═════ SUPPLIED TEXT ═════

Top with basil (I used fresh but dried is okay), cheese, and bake until the bread is cooked through and the cheese is melted and golden. This was 25 minutes in my oven, but will vary based on how juicy or oily your tomatoes are, how your cheese melts, and oven and climate variances.

I adore sun-dried tomatoes for both their flavor and texture. Usually I get them dried and sold in a pouch like raisins, so having them oil-packed was a treat unto itself.

The additional chewiness they lend to the already chewy bread with gooey, melted cheese is perfect.

The flavor pairing of tomatoes, basil, and mozzarella just work so well.

Fast, easy, and ready in one hour so there’s no excuse not to have fresh homemade bread with dinner.

One-Hour Sun-dried Tomato, Basil, and Mozzarella Focaccia Bread

The bread is soft and chewy, loaded with tangy sun-dried tomatoes, and the basil is the perfect complement to the tomatoes. Of course, everything is better topped with a little cheese. The bread is fast, easy, and ready in 1 hour, proving it’s possible to have fresh homemade bread with short or no notice. Baking times will vary based on how juicy or oily your tomatoes are, how the cheese melts, and oven and climate variances. Watch your bread, not the clock, and bake until done in your oven.

Did you make this recipe?


2 cups all-purpose flour
3/4 cup water, warmed to manufacturer’s directions
2 1/4 teaspoons instant dry yeast (one 1/4-ounce packet, I use Red Star Platinum)
2 tablespoons olive oil
1 teaspoon granulated sugar
1/2 teaspoon salt, optional and to taste
one 8.5-ounce jar sun-dried tomatoes in olive oil, julienned or sliced thin
about 10 fresh torn basil leaves, divided (generous pinches dried basil may be substituted, to taste)

═════ EXCERPTED RECORDS ═════

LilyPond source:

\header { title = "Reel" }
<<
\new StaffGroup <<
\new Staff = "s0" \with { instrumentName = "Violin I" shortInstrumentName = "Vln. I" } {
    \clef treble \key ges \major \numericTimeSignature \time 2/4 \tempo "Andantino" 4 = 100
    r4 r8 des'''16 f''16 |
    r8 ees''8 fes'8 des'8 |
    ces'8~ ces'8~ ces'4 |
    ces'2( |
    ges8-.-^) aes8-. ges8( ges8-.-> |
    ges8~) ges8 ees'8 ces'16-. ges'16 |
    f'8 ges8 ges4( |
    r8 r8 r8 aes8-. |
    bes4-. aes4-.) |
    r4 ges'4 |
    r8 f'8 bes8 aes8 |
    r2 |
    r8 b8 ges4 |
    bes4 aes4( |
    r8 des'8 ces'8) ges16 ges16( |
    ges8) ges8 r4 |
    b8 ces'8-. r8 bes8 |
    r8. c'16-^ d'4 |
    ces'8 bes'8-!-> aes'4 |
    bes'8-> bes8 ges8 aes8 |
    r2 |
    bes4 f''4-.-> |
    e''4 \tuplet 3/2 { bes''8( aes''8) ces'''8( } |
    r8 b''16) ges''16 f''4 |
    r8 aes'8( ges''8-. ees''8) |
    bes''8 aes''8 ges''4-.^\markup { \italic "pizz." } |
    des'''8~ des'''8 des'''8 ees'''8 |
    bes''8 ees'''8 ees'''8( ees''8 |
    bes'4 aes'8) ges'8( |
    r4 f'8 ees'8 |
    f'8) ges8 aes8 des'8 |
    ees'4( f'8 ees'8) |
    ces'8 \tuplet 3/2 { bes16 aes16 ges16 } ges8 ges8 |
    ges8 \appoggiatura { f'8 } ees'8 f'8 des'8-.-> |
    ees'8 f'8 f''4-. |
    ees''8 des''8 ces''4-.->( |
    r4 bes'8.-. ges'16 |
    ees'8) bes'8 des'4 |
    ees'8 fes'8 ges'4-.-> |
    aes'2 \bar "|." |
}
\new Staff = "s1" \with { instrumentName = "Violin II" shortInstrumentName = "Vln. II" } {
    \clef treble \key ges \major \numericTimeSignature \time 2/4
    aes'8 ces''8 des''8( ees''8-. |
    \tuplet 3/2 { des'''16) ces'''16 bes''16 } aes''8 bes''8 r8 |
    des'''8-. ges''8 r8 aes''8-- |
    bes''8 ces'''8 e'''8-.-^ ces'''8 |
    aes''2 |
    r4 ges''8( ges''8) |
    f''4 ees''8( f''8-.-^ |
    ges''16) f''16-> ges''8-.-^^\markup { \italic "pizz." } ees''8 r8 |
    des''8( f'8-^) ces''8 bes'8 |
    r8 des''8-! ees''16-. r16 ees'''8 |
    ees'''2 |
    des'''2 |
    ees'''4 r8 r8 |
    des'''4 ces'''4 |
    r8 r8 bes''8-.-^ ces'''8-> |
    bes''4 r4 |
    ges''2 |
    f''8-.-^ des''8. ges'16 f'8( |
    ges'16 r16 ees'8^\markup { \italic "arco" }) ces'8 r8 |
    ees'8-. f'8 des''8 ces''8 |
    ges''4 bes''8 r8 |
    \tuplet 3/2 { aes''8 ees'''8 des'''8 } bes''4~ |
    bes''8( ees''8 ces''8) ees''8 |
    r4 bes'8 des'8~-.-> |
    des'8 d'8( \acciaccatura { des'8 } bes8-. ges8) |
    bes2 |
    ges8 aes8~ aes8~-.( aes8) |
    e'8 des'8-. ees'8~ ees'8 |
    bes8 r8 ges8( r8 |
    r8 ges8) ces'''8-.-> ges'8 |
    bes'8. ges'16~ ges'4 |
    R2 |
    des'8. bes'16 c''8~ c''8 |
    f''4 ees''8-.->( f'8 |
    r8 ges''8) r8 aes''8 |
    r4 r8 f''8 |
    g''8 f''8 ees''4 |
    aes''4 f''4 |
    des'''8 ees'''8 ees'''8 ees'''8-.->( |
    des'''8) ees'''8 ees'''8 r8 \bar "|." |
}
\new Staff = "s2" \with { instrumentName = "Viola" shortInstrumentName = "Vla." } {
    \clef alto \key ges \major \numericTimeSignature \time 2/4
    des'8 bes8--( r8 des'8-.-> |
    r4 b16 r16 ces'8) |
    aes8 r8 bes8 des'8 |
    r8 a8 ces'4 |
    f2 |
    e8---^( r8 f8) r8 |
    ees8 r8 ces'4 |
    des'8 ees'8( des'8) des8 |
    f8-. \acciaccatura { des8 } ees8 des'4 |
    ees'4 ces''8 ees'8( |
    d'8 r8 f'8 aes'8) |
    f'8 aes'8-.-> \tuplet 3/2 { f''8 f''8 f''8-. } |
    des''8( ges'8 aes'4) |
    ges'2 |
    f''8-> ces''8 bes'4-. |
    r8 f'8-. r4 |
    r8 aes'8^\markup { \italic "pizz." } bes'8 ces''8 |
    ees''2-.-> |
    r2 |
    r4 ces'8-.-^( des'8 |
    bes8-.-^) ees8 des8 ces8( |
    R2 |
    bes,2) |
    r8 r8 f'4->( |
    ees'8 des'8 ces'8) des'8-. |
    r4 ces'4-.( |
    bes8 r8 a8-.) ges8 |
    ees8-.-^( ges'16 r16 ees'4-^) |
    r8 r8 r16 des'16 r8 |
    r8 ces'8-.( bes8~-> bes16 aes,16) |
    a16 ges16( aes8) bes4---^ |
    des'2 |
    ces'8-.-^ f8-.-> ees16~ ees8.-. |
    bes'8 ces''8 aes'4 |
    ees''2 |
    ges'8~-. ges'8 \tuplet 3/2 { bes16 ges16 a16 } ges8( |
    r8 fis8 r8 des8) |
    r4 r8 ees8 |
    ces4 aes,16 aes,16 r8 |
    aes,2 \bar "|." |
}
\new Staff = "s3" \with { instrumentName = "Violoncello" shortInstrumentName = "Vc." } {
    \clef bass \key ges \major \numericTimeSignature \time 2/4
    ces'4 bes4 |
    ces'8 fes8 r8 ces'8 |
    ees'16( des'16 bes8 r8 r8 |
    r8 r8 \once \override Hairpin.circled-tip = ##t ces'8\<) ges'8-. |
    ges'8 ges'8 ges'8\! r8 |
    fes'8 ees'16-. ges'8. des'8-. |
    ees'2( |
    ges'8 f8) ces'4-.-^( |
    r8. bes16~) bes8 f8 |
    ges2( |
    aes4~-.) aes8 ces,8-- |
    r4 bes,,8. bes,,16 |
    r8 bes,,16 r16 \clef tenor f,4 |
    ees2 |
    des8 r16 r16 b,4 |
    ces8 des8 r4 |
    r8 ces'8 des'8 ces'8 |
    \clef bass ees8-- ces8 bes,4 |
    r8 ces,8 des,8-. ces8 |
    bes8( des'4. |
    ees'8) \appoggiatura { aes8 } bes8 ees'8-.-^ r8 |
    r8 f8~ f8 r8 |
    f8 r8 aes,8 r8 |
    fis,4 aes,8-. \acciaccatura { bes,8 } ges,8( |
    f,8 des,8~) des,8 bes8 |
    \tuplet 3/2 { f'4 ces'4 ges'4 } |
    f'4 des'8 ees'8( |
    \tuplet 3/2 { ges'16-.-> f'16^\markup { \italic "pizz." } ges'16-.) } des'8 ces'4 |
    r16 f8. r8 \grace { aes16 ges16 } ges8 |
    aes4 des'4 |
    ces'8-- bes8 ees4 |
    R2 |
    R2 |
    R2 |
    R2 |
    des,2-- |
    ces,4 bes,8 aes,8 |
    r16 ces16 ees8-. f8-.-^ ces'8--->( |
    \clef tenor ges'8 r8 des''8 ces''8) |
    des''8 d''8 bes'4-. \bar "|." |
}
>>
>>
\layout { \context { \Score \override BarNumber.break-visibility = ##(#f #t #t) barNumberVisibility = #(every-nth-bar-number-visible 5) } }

═════

▸ **EXERCISES**:
1. In the focaccia text, reproduce the passage starting with "Fast, easy, and ready in one" and going on through "in your oven.", swapping "clock" for "timer".
2. Condense the paragraph of the focaccia text that begins "The bread is soft and chewy" into a short bulleted list that keeps its main facts.

▸ **WRITTEN RESPONSES**:
1.
Fast, easy, and ready in one hour so there’s no excuse not to have fresh homemade bread with dinner.

One-Hour Sun-dried Tomato, Basil, and Mozzarella Focaccia Bread

The bread is soft and chewy, loaded with tangy sun-dried tomatoes, and the basil is the perfect complement to the tomatoes. Of course, everything is better topped with a little cheese. The bread is fast, easy, and ready in 1 hour, proving it’s possible to have fresh homemade bread with short or no notice. Baking times will vary based on how juicy or oily your tomatoes are, how the cheese melts, and oven and climate variances. Watch your bread, not the timer, and bake until done in your oven.

2.
- The bread is soft and chewy, loaded with tangy sun-dried tomatoes, and basil complements the tomatoes; a little cheese goes on top.
- It is fast, easy, and ready in 1 hour.
- Baking times vary with how juicy or oily the tomatoes are, how the cheese melts, and oven and climate variances.
- Watch the bread rather than the clock, and bake until done.